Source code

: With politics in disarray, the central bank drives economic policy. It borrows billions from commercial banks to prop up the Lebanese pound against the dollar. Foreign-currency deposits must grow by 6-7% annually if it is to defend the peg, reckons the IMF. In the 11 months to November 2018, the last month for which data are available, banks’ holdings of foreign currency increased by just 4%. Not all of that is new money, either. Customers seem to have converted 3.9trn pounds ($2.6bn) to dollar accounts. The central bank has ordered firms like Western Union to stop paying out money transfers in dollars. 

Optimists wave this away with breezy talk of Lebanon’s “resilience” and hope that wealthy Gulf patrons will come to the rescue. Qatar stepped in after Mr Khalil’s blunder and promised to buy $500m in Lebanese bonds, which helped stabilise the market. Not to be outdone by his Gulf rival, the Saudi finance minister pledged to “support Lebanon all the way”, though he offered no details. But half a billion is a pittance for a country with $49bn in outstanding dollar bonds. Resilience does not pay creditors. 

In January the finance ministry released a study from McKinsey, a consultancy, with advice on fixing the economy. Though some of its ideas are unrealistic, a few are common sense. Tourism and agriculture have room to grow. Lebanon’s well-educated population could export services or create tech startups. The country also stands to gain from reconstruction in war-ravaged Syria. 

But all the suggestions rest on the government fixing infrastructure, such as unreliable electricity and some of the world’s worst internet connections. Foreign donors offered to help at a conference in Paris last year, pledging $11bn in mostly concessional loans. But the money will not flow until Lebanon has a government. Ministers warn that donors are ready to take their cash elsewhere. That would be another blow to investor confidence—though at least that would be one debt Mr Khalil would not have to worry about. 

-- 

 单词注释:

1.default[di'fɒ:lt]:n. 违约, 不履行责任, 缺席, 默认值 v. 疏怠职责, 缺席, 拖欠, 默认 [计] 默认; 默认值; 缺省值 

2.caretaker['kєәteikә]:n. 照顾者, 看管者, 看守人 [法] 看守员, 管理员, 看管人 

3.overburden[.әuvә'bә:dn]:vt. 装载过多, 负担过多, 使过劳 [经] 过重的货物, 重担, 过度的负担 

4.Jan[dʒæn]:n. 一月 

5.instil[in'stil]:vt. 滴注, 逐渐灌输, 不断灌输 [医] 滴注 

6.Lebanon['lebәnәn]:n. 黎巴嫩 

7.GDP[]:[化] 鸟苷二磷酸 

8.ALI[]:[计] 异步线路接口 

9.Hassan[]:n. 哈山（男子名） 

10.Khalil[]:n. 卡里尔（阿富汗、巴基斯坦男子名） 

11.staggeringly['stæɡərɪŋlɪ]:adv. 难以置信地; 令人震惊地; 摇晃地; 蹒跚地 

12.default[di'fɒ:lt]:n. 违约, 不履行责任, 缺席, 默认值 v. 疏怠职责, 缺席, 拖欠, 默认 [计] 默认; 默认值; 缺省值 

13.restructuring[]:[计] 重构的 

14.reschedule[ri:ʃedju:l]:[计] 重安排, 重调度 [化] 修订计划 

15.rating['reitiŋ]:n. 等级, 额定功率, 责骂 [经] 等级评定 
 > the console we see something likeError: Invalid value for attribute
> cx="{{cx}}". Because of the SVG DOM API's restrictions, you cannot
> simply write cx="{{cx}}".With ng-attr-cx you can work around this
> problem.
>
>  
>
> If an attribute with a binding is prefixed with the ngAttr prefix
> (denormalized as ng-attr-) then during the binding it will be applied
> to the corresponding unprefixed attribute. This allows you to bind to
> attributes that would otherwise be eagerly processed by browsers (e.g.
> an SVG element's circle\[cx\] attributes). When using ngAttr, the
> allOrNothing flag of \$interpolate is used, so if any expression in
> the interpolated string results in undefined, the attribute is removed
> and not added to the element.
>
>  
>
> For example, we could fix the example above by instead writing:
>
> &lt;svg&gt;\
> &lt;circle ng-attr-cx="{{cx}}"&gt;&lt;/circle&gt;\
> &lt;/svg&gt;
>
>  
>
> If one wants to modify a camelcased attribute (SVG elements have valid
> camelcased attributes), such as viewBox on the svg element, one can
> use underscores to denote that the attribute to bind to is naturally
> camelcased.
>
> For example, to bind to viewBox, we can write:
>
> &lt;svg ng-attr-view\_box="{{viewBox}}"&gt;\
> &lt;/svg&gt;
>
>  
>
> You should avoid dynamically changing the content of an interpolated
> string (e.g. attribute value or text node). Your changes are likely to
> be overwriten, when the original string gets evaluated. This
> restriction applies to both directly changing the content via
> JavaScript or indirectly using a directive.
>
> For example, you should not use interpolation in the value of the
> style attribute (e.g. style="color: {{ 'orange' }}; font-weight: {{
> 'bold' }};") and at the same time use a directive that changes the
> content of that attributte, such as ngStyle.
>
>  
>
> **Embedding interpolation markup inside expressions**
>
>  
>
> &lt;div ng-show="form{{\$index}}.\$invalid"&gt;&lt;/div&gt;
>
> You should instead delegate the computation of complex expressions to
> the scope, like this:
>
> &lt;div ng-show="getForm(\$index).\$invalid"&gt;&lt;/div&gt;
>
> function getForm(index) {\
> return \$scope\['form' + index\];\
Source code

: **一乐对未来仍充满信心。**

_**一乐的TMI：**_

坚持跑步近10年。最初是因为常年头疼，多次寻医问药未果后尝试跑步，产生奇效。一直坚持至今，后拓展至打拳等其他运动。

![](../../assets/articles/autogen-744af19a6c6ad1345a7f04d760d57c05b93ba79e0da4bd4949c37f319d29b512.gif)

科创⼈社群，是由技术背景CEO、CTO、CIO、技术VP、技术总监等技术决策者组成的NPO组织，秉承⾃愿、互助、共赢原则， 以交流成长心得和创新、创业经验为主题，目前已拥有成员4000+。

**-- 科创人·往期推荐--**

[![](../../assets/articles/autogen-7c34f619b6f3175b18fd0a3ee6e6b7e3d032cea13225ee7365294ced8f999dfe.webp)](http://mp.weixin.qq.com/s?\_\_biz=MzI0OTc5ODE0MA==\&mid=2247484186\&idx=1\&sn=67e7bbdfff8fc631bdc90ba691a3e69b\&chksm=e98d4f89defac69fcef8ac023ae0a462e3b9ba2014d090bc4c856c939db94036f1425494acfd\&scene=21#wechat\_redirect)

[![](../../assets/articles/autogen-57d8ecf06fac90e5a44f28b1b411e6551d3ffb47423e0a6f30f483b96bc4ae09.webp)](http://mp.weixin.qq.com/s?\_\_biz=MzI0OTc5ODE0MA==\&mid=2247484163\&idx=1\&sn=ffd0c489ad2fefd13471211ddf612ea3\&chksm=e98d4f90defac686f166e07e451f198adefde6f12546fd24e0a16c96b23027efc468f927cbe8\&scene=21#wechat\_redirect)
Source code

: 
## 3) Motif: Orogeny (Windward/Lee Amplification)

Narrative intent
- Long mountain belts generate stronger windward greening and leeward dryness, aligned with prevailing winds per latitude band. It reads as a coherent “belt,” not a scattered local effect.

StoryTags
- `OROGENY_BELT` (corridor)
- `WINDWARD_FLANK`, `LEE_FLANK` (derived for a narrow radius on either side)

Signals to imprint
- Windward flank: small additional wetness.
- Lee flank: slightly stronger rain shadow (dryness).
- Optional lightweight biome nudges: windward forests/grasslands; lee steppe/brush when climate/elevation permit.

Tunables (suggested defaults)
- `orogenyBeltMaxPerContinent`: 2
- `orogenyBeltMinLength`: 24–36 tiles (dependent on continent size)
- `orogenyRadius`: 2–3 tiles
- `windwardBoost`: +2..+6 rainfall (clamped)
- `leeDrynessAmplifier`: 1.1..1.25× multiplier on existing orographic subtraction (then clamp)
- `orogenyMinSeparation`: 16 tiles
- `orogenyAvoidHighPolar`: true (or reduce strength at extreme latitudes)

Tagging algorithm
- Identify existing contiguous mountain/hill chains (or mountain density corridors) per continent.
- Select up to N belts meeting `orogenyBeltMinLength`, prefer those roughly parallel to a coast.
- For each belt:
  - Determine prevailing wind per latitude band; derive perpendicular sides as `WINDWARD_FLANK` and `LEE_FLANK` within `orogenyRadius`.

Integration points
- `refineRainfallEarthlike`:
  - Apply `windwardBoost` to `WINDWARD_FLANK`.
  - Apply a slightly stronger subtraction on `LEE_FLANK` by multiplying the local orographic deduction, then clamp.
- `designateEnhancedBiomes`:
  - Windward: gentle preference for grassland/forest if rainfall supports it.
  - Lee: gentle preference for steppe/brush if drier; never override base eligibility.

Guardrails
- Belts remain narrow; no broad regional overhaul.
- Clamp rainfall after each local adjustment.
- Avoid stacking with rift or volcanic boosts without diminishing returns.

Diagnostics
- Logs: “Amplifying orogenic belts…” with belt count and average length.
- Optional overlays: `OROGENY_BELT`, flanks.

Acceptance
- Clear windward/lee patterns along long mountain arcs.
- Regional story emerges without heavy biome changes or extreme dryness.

◆ TO DO:
Return word for word the lines above from the line with "of an interpolated" to the line with "value of the", including both and leaving out all others.

◆ ANSWER BOX:
> You should avoid dynamically changing the content of an interpolated
> string (e.g. attribute value or text node). Your changes are likely to
> be overwriten, when the original string gets evaluated. This
> restriction applies to both directly changing the content via
> JavaScript or indirectly using a directive.
>
> For example, you should not use interpolation in the value of the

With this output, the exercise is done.